Former shipping terminal in Washington State, US

Pier 1 in Seattle, Washington (after May 1, 1944, Pier 50) was an important shipping terminal.

==Location==
Pier 1 was located at the foot of Washington Street. Pier 1 was immediately to the north of Pier A and immediately to the south of Pier 2.

==History==
Pier 1 and Pier 2 to its north were built between 1901 and 1904, replacing Yesler's Wharf. According to Paul Dorpat, the first tenant of Pier 1 was the Luckenback/Luckenbach Steamship Co. (he gives both spellings) for their intercoastal service. Alaska Steam Ship Company was there as early as the first decade of the 20th century, when they shared the pier with the Port Angeles-Victoria Line and the Vancouver Line.

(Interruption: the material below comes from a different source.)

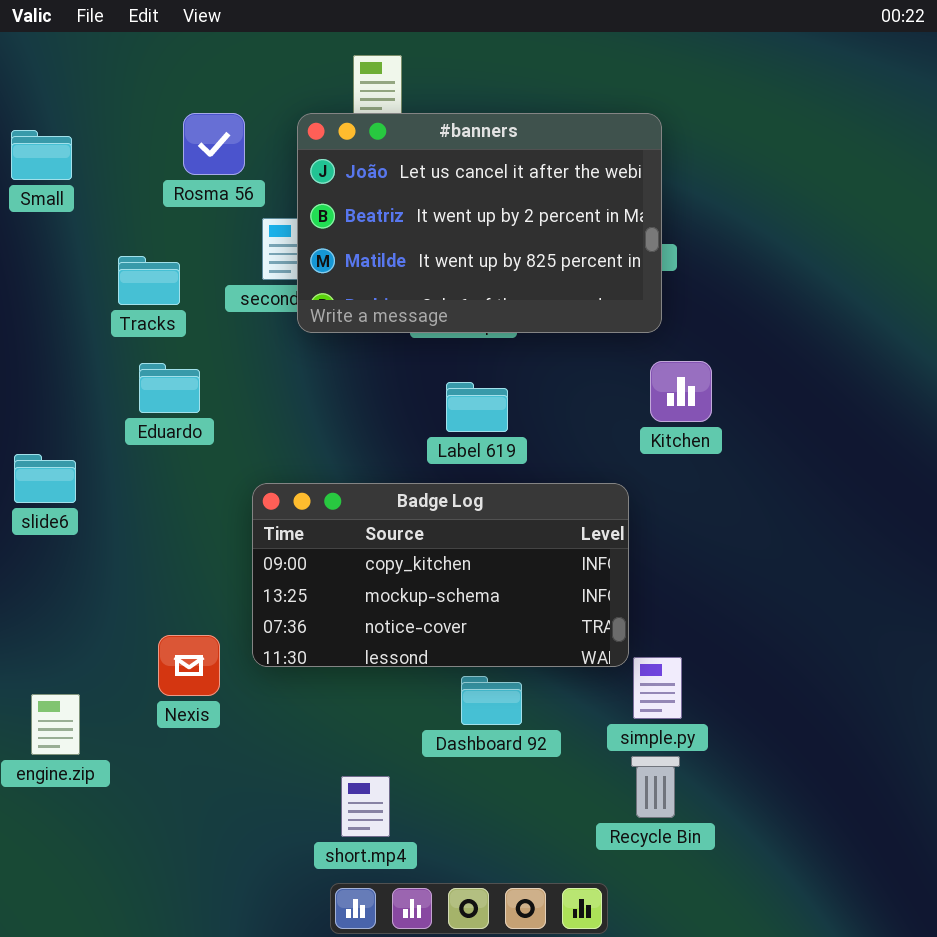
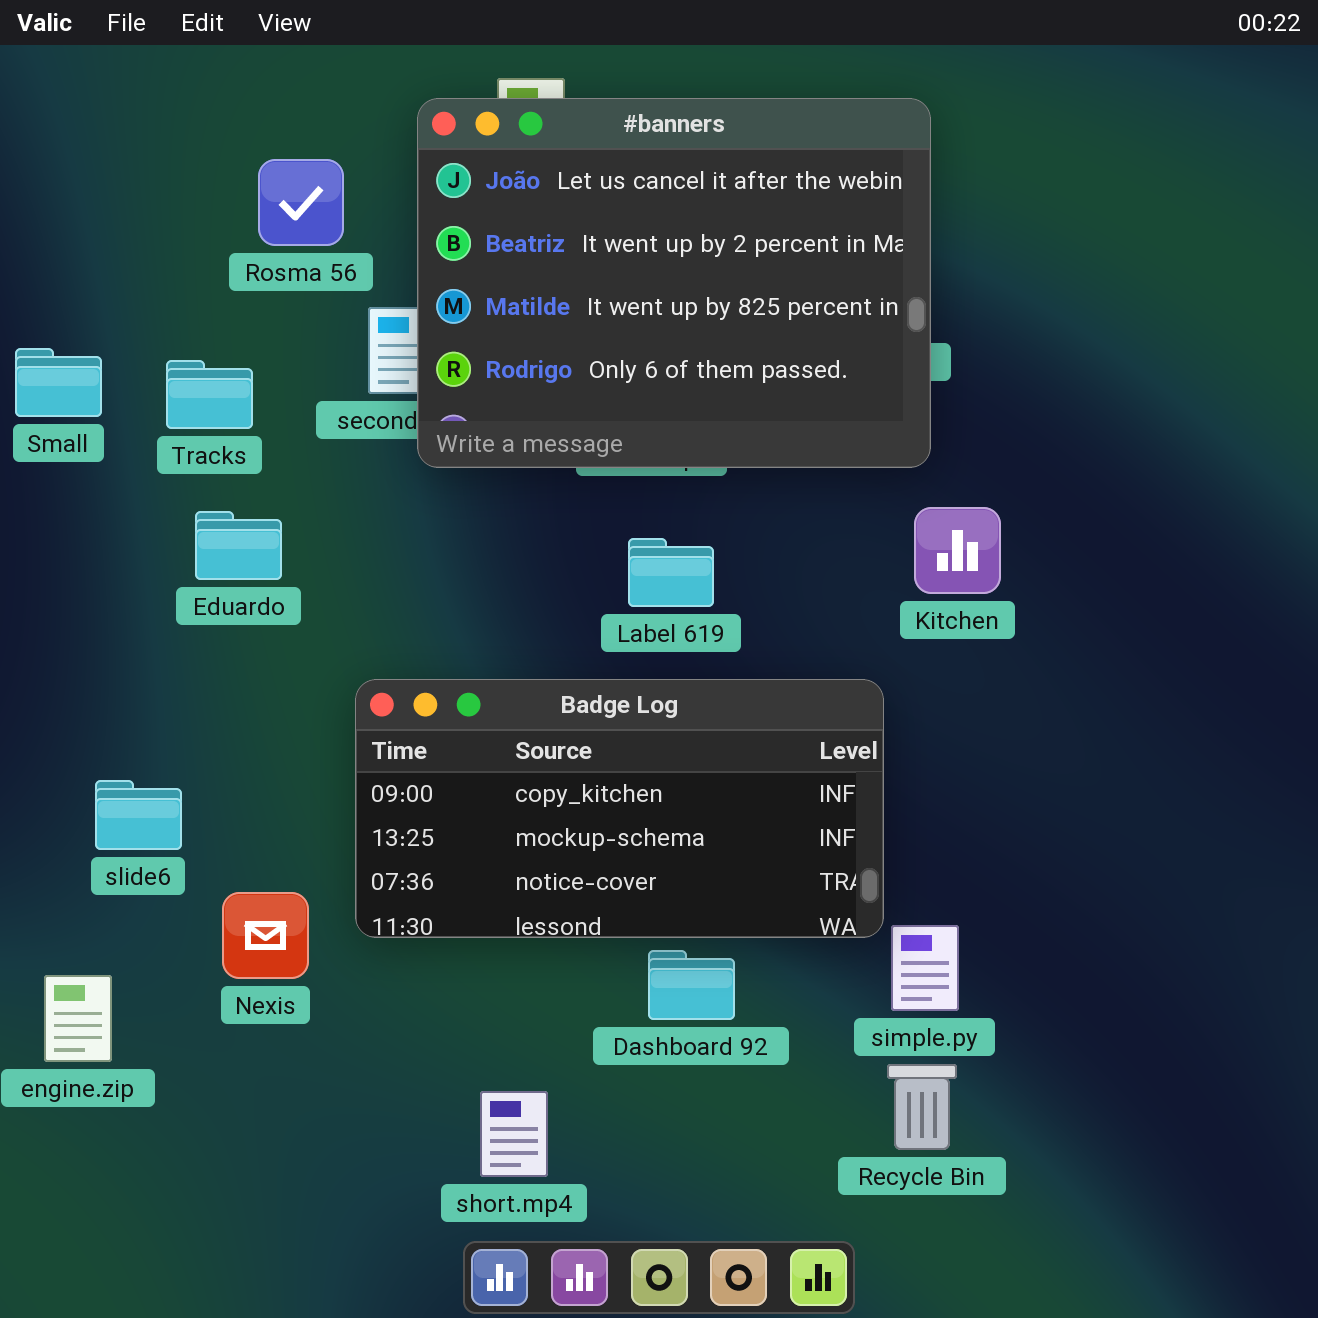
#banners: [297,113,662,333] -> [417,98,931,468], resized
Small: [11,130,72,180] -> [15,348,102,417], moved
slide6: [14,454,76,503] -> [95,780,182,850], moved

In 1917, Pier 1 was owned by the Northern Pacific Railway, and operated bv the Canadian Pacific Steamship Company, the Pacific-Alaska Navigation Co., and the Port Angeles Transportation Co, and was also the headquarters of the port warden. Pier 1 measured 840 by 120 ft, and had a warehouse measuring 840 by 100 ft, with a cargo capacity of 20,000 tons. Twenty (20) railway cars could be loaded on the racks that were on the pier, which was equipped with adjustable slips. In 1917, Pier 1 was equipped with then-modern waiting rooms and offices. The pier was also the headquarters of the port warden. The depth of water at Pier 1 was 40 ft at low tide.

In the late 1940s, Alaska Steamship Co. moved to Pier 42 and Nippon Yusen Kaisha used this pier until September 17, 1960 as port of call for the Hikawa Maru, the only Japanese passenger ship to survive the WWII. In 1971, the pier was owned and/or operated by Seattle Piers, Inc. and, along with Pier 51, was the proposed site for a World Trade Center, which was ultimately built elsewhere. The pier was torn down early 1980s to expand the Washington State Ferries terminal at Pier 52 (Colman Dock).